ファーストバイト 17
「ああ、はい。でしたら……」とアサミヤ氏が教えてくれた、グルメファンタジア・オンラインの設定は――およそ150年前のこと、リアルの地球よろしく人間がメインを張っていた世界に突如としてモンスターが発生した。モンスターは野生動物の何倍も強くて、人間が武器を手にしても倒すことは困難だった。またモンスターの多くが人間を含めた他の生物を食料としていた。生態系の頂点に君臨し、尚且つ増え続けていくモンスターたちによって、人間も他の野生動物たちも全て喰い滅ぼされてしまうかもしれない。絶望の中、人々は神に祈った。助けを求めた。すると奇跡が起きた。神に祈りを捧げた人間たちの中から、モンスターに対抗し得る能力を開花させる者が現れ始める。彼ら彼女らは世の為、人の為、モンスターどもを狩り尽くす勢いで旅に出る。冒険者となった。ただ冒険者たちはその強さと引き換えに味覚を失っていた。何を食べても味を感じない。彼ら彼女らはひとつの幸せを永遠に失ってしまったのだ――しかしッ! 仕様か不具合か、はたまた神のお慈悲か、味覚を失ったはずの彼ら彼女らだったがモンスターの肉や血や皮や毛や脂やその他、モンスター由来の素材に関してだけは味覚が働いた。冒険者たちは、世の為、人の為、そして何よりも失った自らの「幸せ」を取り戻す為にモンスターどもを狩りまくるのだった――んだとさ。
「……意外とボリューミーなオープニングだったな」
「すみません。覚えきれませんよね。もう一度、話しますか?」
アサミヤ氏はそれこそRPGの説明シーンみたいなことを言ってくれた。
「 はい / いいえ 」の選択肢が見える。俺が選んだのはもちろん――。
「――『はい』。
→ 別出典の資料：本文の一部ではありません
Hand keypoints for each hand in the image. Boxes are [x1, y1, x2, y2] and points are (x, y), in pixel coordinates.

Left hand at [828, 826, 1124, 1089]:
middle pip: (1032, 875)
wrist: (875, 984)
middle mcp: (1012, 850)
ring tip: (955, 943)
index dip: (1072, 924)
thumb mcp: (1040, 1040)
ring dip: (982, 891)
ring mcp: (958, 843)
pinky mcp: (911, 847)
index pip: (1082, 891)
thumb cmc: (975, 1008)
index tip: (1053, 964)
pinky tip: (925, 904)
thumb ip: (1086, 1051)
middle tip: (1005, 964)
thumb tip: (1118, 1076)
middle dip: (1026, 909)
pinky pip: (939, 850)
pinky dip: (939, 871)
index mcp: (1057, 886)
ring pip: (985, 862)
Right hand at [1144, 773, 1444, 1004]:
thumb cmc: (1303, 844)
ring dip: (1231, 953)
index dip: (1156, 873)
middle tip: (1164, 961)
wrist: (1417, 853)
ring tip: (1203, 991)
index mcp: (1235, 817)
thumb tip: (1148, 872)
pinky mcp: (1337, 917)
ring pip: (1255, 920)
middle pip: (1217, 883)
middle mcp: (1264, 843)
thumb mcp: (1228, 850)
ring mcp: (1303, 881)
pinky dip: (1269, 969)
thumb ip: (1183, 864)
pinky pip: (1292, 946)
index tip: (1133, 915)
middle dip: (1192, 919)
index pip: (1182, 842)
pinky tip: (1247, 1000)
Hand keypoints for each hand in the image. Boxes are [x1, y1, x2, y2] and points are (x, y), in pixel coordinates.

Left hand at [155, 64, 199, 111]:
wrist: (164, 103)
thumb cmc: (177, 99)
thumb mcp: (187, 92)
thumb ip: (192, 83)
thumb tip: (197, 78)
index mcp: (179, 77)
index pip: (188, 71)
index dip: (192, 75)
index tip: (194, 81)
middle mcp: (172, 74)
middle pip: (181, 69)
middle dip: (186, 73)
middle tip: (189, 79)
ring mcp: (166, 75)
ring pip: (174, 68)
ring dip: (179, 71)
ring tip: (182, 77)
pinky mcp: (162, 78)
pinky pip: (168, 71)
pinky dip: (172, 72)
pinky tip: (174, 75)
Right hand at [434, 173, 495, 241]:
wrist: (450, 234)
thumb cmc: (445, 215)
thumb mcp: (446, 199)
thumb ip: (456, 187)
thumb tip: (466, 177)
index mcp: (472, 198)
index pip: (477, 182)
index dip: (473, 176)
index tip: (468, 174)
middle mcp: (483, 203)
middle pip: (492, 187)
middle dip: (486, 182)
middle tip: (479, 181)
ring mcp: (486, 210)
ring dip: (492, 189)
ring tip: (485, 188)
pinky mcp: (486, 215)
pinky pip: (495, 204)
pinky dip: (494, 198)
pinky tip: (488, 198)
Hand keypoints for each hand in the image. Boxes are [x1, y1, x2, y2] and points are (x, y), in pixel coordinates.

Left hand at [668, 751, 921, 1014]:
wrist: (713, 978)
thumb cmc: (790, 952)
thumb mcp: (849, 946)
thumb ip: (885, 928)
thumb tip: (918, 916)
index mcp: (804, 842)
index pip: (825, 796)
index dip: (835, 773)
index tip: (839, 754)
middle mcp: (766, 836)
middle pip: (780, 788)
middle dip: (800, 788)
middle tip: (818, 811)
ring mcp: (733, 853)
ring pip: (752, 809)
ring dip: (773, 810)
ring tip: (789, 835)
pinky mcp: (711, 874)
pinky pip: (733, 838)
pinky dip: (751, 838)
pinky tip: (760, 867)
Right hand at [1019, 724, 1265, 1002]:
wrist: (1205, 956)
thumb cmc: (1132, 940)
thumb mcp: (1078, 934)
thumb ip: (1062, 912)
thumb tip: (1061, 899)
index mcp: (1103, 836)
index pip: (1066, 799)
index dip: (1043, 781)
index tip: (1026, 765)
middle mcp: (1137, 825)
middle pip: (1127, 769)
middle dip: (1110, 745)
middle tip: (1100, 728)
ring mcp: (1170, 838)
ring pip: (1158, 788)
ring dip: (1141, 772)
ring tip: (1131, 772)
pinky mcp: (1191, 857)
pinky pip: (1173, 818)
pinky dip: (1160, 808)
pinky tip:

もう一度、今の話を聞かせてください」
「おい! シキトー! お前! いい加減にしろよ!」
「あはははははッ!」
巨漢のサダノーミにガシッと首根っこを掴まれる。そのまま、
「行くぞ!」
サダノーミに引きづられた状態で俺はその場を去ることとなってしまった。
困り顔で見送ってくれたアサミヤ氏には、
「いってきますねぇ~」
と笑顔で手を振っておいた。サダノーミが拉致の疑いで通報されないように。